Span corresponds to what is commonly called an “N-day EW moving average”.

This at least suggests that calling the function as: aSeries.ewm (span=2, adjust=True).mean () will result in a rolling window as above. So for x = [ 0, 1, 2, 3, ... ] we get:

y[0] =  1 * 0 / 1
y[1] = (1 * 1 + 1/3 * 0) / (1 + 1/3)
y[2] = (1 * 2 + 1/3 * 1) / (1 + 1/3)
y[3] = (1 * 3 + 1/3 * 2) / (1 + 1/3)

which is not what is produced

So either the method is not making a rolling (or moving) window calculation, or the documentation is problematic. Rereading the document several times, I tend to think the rolling window calculation is not intended, but rather the documentation is overly fuzzy.
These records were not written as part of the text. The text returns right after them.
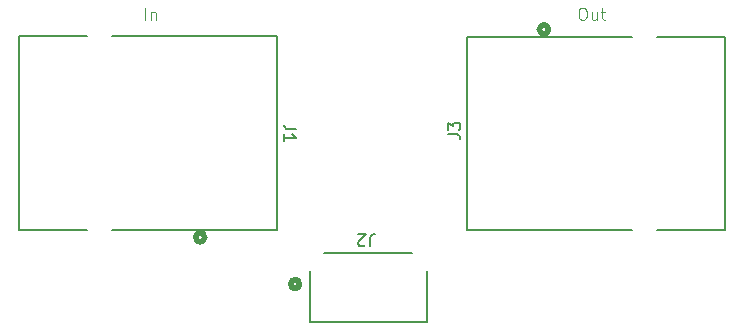
<source format=gbr>
%TF.GenerationSoftware,KiCad,Pcbnew,9.0.0*%
%TF.CreationDate,2026-01-30T14:08:11-05:00*%
%TF.ProjectId,Proprietary_RJ45,50726f70-7269-4657-9461-72795f524a34,rev?*%
%TF.SameCoordinates,Original*%
%TF.FileFunction,Legend,Top*%
%TF.FilePolarity,Positive*%
%FSLAX46Y46*%
G04 Gerber Fmt 4.6, Leading zero omitted, Abs format (unit mm)*
G04 Created by KiCad (PCBNEW 9.0.0) date 2026-01-30 14:08:11*
%MOMM*%
%LPD*%
G01*
G04 APERTURE LIST*
%ADD10C,0.100000*%
%ADD11C,0.150000*%
%ADD12C,0.152400*%
%ADD13C,0.508000*%
G04 APERTURE END LIST*
D10*
X108303884Y-79122419D02*
X108303884Y-78122419D01*
X108780074Y-78455752D02*
X108780074Y-79122419D01*
X108780074Y-78550990D02*
X108827693Y-78503371D01*
X108827693Y-78503371D02*
X108922931Y-78455752D01*
X108922931Y-78455752D02*
X109065788Y-78455752D01*
X109065788Y-78455752D02*
X109161026Y-78503371D01*
X109161026Y-78503371D02*
X109208645Y-78598609D01*
X109208645Y-78598609D02*
X109208645Y-79122419D01*
X145244360Y-78122419D02*
X145434836Y-78122419D01*
X145434836Y-78122419D02*
X145530074Y-78170038D01*
X145530074Y-78170038D02*
X145625312Y-78265276D01*
X145625312Y-78265276D02*
X145672931Y-78455752D01*
X145672931Y-78455752D02*
X145672931Y-78789085D01*
X145672931Y-78789085D02*
X145625312Y-78979561D01*
X145625312Y-78979561D02*
X145530074Y-79074800D01*
X145530074Y-79074800D02*
X145434836Y-79122419D01*
X145434836Y-79122419D02*
X145244360Y-79122419D01*
X145244360Y-79122419D02*
X145149122Y-79074800D01*
X145149122Y-79074800D02*
X145053884Y-78979561D01*
X145053884Y-78979561D02*
X145006265Y-78789085D01*
X145006265Y-78789085D02*
X145006265Y-78455752D01*
X145006265Y-78455752D02*
X145053884Y-78265276D01*
X145053884Y-78265276D02*
X145149122Y-78170038D01*
X145149122Y-78170038D02*
X145244360Y-78122419D01*
X146530074Y-78455752D02*
X146530074Y-79122419D01*
X146101503Y-78455752D02*
X146101503Y-78979561D01*
X146101503Y-78979561D02*
X146149122Y-79074800D01*
X146149122Y-79074800D02*
X146244360Y-79122419D01*
X146244360Y-79122419D02*
X146387217Y-79122419D01*
X146387217Y-79122419D02*
X146482455Y-79074800D01*
X146482455Y-79074800D02*
X146530074Y-79027180D01*
X146863408Y-78455752D02*
X147244360Y-78455752D01*
X147006265Y-78122419D02*
X147006265Y-78979561D01*
X147006265Y-78979561D02*
X147053884Y-79074800D01*
X147053884Y-79074800D02*
X147149122Y-79122419D01*
X147149122Y-79122419D02*
X147244360Y-79122419D01*
D11*
X127333333Y-98295180D02*
X127333333Y-97580895D01*
X127333333Y-97580895D02*
X127380952Y-97438038D01*
X127380952Y-97438038D02*
X127476190Y-97342800D01*
X127476190Y-97342800D02*
X127619047Y-97295180D01*
X127619047Y-97295180D02*
X127714285Y-97295180D01*
X126904761Y-98199942D02*
X126857142Y-98247561D01*
X126857142Y-98247561D02*
X126761904Y-98295180D01*
X126761904Y-98295180D02*
X126523809Y-98295180D01*
X126523809Y-98295180D02*
X126428571Y-98247561D01*
X126428571Y-98247561D02*
X126380952Y-98199942D01*
X126380952Y-98199942D02*
X126333333Y-98104704D01*
X126333333Y-98104704D02*
X126333333Y-98009466D01*
X126333333Y-98009466D02*
X126380952Y-97866609D01*
X126380952Y-97866609D02*
X126952380Y-97295180D01*
X126952380Y-97295180D02*
X126333333Y-97295180D01*
X121045180Y-88394716D02*
X120330895Y-88394716D01*
X120330895Y-88394716D02*
X120188038Y-88347097D01*
X120188038Y-88347097D02*
X120092800Y-88251859D01*
X120092800Y-88251859D02*
X120045180Y-88109002D01*
X120045180Y-88109002D02*
X120045180Y-88013764D01*
X120045180Y-89394716D02*
X120045180Y-88823288D01*
X120045180Y-89109002D02*
X121045180Y-89109002D01*
X121045180Y-89109002D02*
X120902323Y-89013764D01*
X120902323Y-89013764D02*
X120807085Y-88918526D01*
X120807085Y-88918526D02*
X120759466Y-88823288D01*
X133954819Y-88833333D02*
X134669104Y-88833333D01*
X134669104Y-88833333D02*
X134811961Y-88880952D01*
X134811961Y-88880952D02*
X134907200Y-88976190D01*
X134907200Y-88976190D02*
X134954819Y-89119047D01*
X134954819Y-89119047D02*
X134954819Y-89214285D01*
X133954819Y-88452380D02*
X133954819Y-87833333D01*
X133954819Y-87833333D02*
X134335771Y-88166666D01*
X134335771Y-88166666D02*
X134335771Y-88023809D01*
X134335771Y-88023809D02*
X134383390Y-87928571D01*
X134383390Y-87928571D02*
X134431009Y-87880952D01*
X134431009Y-87880952D02*
X134526247Y-87833333D01*
X134526247Y-87833333D02*
X134764342Y-87833333D01*
X134764342Y-87833333D02*
X134859580Y-87880952D01*
X134859580Y-87880952D02*
X134907200Y-87928571D01*
X134907200Y-87928571D02*
X134954819Y-88023809D01*
X134954819Y-88023809D02*
X134954819Y-88309523D01*
X134954819Y-88309523D02*
X134907200Y-88404761D01*
X134907200Y-88404761D02*
X134859580Y-88452380D01*
D12*
%TO.C,J2*%
X122207401Y-100434008D02*
X122207401Y-104737200D01*
X122207401Y-104737200D02*
X132113401Y-104737200D01*
X130892329Y-98920600D02*
X123428472Y-98920600D01*
X132113401Y-104737200D02*
X132113401Y-100434008D01*
D13*
X121365002Y-101510201D02*
G75*
G02*
X120603002Y-101510201I-381000J0D01*
G01*
X120603002Y-101510201D02*
G75*
G02*
X121365002Y-101510201I381000J0D01*
G01*
D12*
%TO.C,J1*%
X97578000Y-80536550D02*
X97578000Y-96919550D01*
X97578000Y-96919550D02*
X103385504Y-96919550D01*
X103385504Y-80536550D02*
X97578000Y-80536550D01*
X105484495Y-96919550D02*
X119422000Y-96919550D01*
X119422000Y-80536550D02*
X105484495Y-80536550D01*
X119422000Y-96919550D02*
X119422000Y-80536550D01*
D13*
X113326000Y-97554550D02*
G75*
G02*
X112564000Y-97554550I-381000J0D01*
G01*
X112564000Y-97554550D02*
G75*
G02*
X113326000Y-97554550I381000J0D01*
G01*
D12*
%TO.C,J3*%
X135578000Y-80580450D02*
X135578000Y-96963450D01*
X135578000Y-96963450D02*
X149515505Y-96963450D01*
X149515505Y-80580450D02*
X135578000Y-80580450D01*
X151614496Y-96963450D02*
X157422000Y-96963450D01*
X157422000Y-80580450D02*
X151614496Y-80580450D01*
X157422000Y-96963450D02*
X157422000Y-80580450D01*
D13*
X142436000Y-79945450D02*
G75*
G02*
X141674000Y-79945450I-381000J0D01*
G01*
X141674000Y-79945450D02*
G75*
G02*
X142436000Y-79945450I381000J0D01*
G01*
%TD*%
M02*

</source>
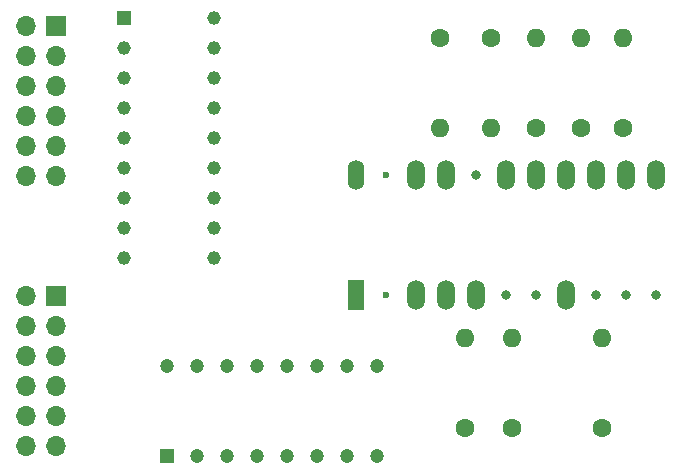
<source format=gbr>
%TF.GenerationSoftware,KiCad,Pcbnew,7.0.1*%
%TF.CreationDate,2023-05-14T00:25:17+09:00*%
%TF.ProjectId,Pmod_7Seg,506d6f64-5f37-4536-9567-2e6b69636164,rev?*%
%TF.SameCoordinates,Original*%
%TF.FileFunction,Soldermask,Bot*%
%TF.FilePolarity,Negative*%
%FSLAX46Y46*%
G04 Gerber Fmt 4.6, Leading zero omitted, Abs format (unit mm)*
G04 Created by KiCad (PCBNEW 7.0.1) date 2023-05-14 00:25:17*
%MOMM*%
%LPD*%
G01*
G04 APERTURE LIST*
%ADD10C,1.600000*%
%ADD11O,1.600000X1.600000*%
%ADD12R,1.200000X1.200000*%
%ADD13C,1.200000*%
%ADD14C,1.150000*%
%ADD15R,1.150000X1.150000*%
%ADD16C,0.600000*%
%ADD17C,0.800000*%
%ADD18R,1.400000X2.524000*%
%ADD19O,1.524000X2.524000*%
%ADD20O,1.400000X2.524000*%
%ADD21R,1.700000X1.700000*%
%ADD22O,1.700000X1.700000*%
G04 APERTURE END LIST*
D10*
%TO.C,R6*%
X149098000Y-67056000D03*
D11*
X149098000Y-74676000D03*
%TD*%
D12*
%TO.C,IC2*%
X121666000Y-102452000D03*
D13*
X124206000Y-102452000D03*
X126746000Y-102452000D03*
X129286000Y-102452000D03*
X131826000Y-102452000D03*
X134366000Y-102452000D03*
X136906000Y-102452000D03*
X139446000Y-102452000D03*
X139446000Y-94832000D03*
X136906000Y-94832000D03*
X134366000Y-94832000D03*
X131826000Y-94832000D03*
X129286000Y-94832000D03*
X126746000Y-94832000D03*
X124206000Y-94832000D03*
X121666000Y-94832000D03*
%TD*%
D14*
%TO.C,IC1*%
X125677000Y-65405000D03*
X125677000Y-67945000D03*
X125677000Y-70485000D03*
X125677000Y-73025000D03*
X125677000Y-75565000D03*
X125677000Y-78105000D03*
X125677000Y-80645000D03*
X125677000Y-83185000D03*
X125677000Y-85725000D03*
X118057000Y-85725000D03*
X118057000Y-83185000D03*
X118057000Y-80645000D03*
X118057000Y-78105000D03*
X118057000Y-75565000D03*
X118057000Y-73025000D03*
X118057000Y-70485000D03*
X118057000Y-67945000D03*
D15*
X118057000Y-65405000D03*
%TD*%
D16*
%TO.C,IC3*%
X140271500Y-88836000D03*
D17*
X150431500Y-88836000D03*
X152971500Y-88836000D03*
X158051500Y-88836000D03*
X160591500Y-88836000D03*
X163131500Y-88836000D03*
D16*
X140271500Y-78676000D03*
D17*
X147891500Y-78676000D03*
D18*
X137731500Y-88836000D03*
D19*
X142811500Y-88836000D03*
X145351500Y-88836000D03*
X147891500Y-88836000D03*
X155511500Y-88836000D03*
X163131500Y-78676000D03*
X160591500Y-78676000D03*
X158051500Y-78676000D03*
X155511500Y-78676000D03*
X152971500Y-78676000D03*
X150431500Y-78676000D03*
X145351500Y-78676000D03*
X142811500Y-78676000D03*
D20*
X137731500Y-78676000D03*
%TD*%
D10*
%TO.C,R3*%
X146939000Y-100076000D03*
D11*
X146939000Y-92456000D03*
%TD*%
%TO.C,R1*%
X160274000Y-67056000D03*
D10*
X160274000Y-74676000D03*
%TD*%
%TO.C,R7*%
X150876000Y-100076000D03*
D11*
X150876000Y-92456000D03*
%TD*%
D21*
%TO.C,J2*%
X112330000Y-88900000D03*
D22*
X112330000Y-91440000D03*
X112330000Y-93980000D03*
X112330000Y-96520000D03*
X112330000Y-99060000D03*
X112330000Y-101600000D03*
X109790000Y-88900000D03*
X109790000Y-91440000D03*
X109790000Y-93980000D03*
X109790000Y-96520000D03*
X109790000Y-99060000D03*
X109790000Y-101600000D03*
%TD*%
D11*
%TO.C,R4*%
X156718000Y-67056000D03*
D10*
X156718000Y-74676000D03*
%TD*%
%TO.C,R5*%
X144780000Y-67056000D03*
D11*
X144780000Y-74676000D03*
%TD*%
D21*
%TO.C,J1*%
X112330000Y-66040000D03*
D22*
X112330000Y-68580000D03*
X112330000Y-71120000D03*
X112330000Y-73660000D03*
X112330000Y-76200000D03*
X112330000Y-78740000D03*
X109790000Y-66040000D03*
X109790000Y-68580000D03*
X109790000Y-71120000D03*
X109790000Y-73660000D03*
X109790000Y-76200000D03*
X109790000Y-78740000D03*
%TD*%
D10*
%TO.C,R8*%
X158496000Y-100076000D03*
D11*
X158496000Y-92456000D03*
%TD*%
D10*
%TO.C,R2*%
X152908000Y-74676000D03*
D11*
X152908000Y-67056000D03*
%TD*%
M02*

</source>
max-sixty commented 6 years ago

In the interests of expediency, I'm going to jump in at the first point I have a question.

The rolling window would give:

y[0] = (1 * x[0]) / 1
y[1] = (1 * x[1] + 1/3 * x[0]) / (1 + 1/3)

When you say rolling, do you mean ewm? If so, should that be 1 * y[0] rather than 1 * x[1]? If not, how do you derive the formula? There's no alpha in a rolling calc, only a window?

TwoToFourYears commented 6 years ago

rolling is the method rolling or the moving window of mwa. There are various documents that describe the calculations.

mroeschke commented 5 years ago

Closing as this appears mostly a usage question. If there's specifics in the documentation that could be improved, a new issue can be opened to address that.